Exercise data:
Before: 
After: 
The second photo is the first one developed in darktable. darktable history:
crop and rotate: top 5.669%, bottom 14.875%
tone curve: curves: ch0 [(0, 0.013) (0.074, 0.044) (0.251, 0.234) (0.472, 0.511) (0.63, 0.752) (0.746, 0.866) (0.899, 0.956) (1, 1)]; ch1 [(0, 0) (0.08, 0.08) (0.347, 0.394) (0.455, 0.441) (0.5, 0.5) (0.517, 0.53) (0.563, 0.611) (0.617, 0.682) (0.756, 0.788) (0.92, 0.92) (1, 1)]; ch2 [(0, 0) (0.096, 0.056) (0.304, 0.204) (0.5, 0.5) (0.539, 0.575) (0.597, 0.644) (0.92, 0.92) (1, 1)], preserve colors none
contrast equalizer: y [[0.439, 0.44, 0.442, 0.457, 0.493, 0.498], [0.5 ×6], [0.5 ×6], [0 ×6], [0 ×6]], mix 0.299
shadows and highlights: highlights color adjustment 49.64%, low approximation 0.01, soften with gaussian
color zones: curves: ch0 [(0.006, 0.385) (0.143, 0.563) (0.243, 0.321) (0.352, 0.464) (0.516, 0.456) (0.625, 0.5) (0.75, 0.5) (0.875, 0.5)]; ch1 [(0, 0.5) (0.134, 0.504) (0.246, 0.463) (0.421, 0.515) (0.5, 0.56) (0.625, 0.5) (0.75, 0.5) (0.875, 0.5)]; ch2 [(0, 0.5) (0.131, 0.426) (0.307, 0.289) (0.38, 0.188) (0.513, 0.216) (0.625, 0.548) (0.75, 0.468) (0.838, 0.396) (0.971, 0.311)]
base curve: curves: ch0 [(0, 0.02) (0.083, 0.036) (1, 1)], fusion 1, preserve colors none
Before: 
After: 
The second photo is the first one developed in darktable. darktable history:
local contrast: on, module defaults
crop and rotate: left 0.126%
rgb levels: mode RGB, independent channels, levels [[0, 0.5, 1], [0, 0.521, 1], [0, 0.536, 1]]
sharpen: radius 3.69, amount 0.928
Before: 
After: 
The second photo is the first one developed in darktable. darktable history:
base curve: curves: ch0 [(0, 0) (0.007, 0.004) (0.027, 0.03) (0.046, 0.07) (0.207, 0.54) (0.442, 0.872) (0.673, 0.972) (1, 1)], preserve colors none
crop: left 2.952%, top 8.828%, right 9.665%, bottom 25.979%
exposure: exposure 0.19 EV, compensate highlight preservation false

Stated problem: Count the lines of the material above that contain the string "none", and give only the number.

Full output: 3